THE BUSINESS IMPERATIVE FOR A CLIENT EXPERIENCE PRACTICE
In my first days in my last job as then “Global Head of Marketing Innovation” I was introduced to the then CTO of the firm. We met in his office at 7 am for an introduction. When I mentioned that I work in the marketing team he declared: “If the product is good, we do not need marketing”. Intuitively I replied: “If the product is good, marketing has done its job.”, not knowing if I had just signed my severance documents.
But I realized that there are different interpretations of what marketing is. It was his perception that marketing was there to edit thought leadership pieces, organize events and create advertising collateral. I had just come from one of the most well-known marketing agencies. For me marketing meant owning the client insights to inform not just messaging, but product features, experience design, go-to-market strategy and so much more.

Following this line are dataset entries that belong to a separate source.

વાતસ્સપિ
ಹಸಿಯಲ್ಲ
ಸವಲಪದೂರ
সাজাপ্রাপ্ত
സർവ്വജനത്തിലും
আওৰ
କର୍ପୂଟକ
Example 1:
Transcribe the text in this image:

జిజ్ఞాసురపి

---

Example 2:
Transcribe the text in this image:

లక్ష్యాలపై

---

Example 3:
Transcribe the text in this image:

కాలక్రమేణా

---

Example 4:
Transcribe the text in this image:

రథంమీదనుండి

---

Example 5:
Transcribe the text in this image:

Fast forward several years
The previous CMO had enabled me to identify and run pilot projects to take a “new” approach (i.e., Design Thinking) to service strategy development and business opportunity identification as part of my “marketing” role. So somewhere half-way in my time at said firm I became their Client Experience Strategy and Design lead. But I was also not part of marketing anymore and had transitioned into the Digital Office responsible for enabling the digital transformation of the entire firm.
I was now running a practice that was supporting critical enterprise-wide service and product development initiatives building on the principles and techniques of human-centered design.

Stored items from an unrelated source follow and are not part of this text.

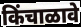
किंचाळावे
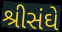
શ્રીસંઘે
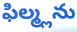
ఫిల్మ్లను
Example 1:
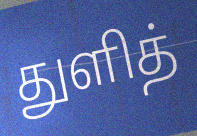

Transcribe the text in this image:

துளித்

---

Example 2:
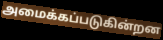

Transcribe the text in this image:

அமைக்கப்படுகின்றன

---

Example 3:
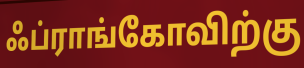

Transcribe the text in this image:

ஃப்ராங்கோவிற்கு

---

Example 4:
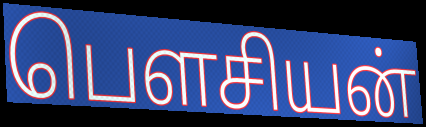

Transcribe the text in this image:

பௌசியன்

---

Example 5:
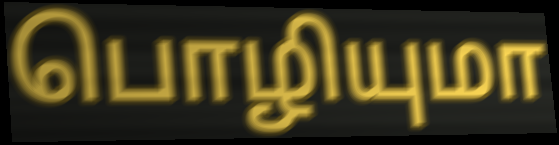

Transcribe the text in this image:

பொழியுமா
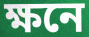
ক্ষনে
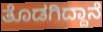
ತೊಡಗಿದ್ದಾನೆ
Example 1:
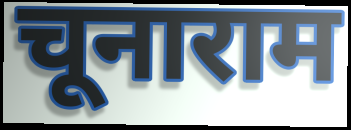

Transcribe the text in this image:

चूनाराम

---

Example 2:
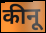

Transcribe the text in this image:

कीनू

In building the practice however it became clear that “client experience” caters to a lot of different stakeholders and with that a lot of different interpretations: Some think of it as user experience (the actual interface design), others think of it as client servicing (how well do we respond to any client inquiry from password resets to RFPs). For some the best experience comes from the ability to integrate systems and related data, while for others it means mitigating processing errors. And for my colleagues from marketing, it means consistency of the brand and its language across all touchpoints. No one is wrong. They are all right.
And that is what makes CX Strategy such a powerful uniting strategy. It informs every clients’ interaction and the perception thereof with the firm. And it provides direction how the systems, people and operations must be architected to deliver the experience.
More so, a mature CX practice leverages a large set of qualitative, quantitative, behavioral, and financial indicators to inform and design any service or product from day-to-day optimization to entirely new revenue opportunities through product innovation. The practitioners work together with product owners (the business side), technology & operations, sales & marketing and are advised by finance, HR, legal and other business critical functions. A well-defined strategy guides and tracks the target market, the business case, the value proposition, the product and service features and go-to-market strategy.
It is critically important to drive the growth of a company. And in informing the delivery systems architecture and processes (people and technology) it uncovers cost savings potential.
A CX practice is a team player that works in concert with the other enterprise functions. It is based on the belief, that client needs inform design which in turn informs architecture. This belief emphasizes “desirability” over incremental improvements of existing processes and technology.
That does not mean, it cannot uncover low hanging fruit. As a matter of fact, it must in parallel deliver continuous optimizations to stay relevant in the short term.
As many notable management consulting and analyst firms have proven, a CX Strategy and Design practice is a critical entity that does not only act as design capability but educates and trains an entire company and thus drives transformation and culture change as well as top and bottom-line impact.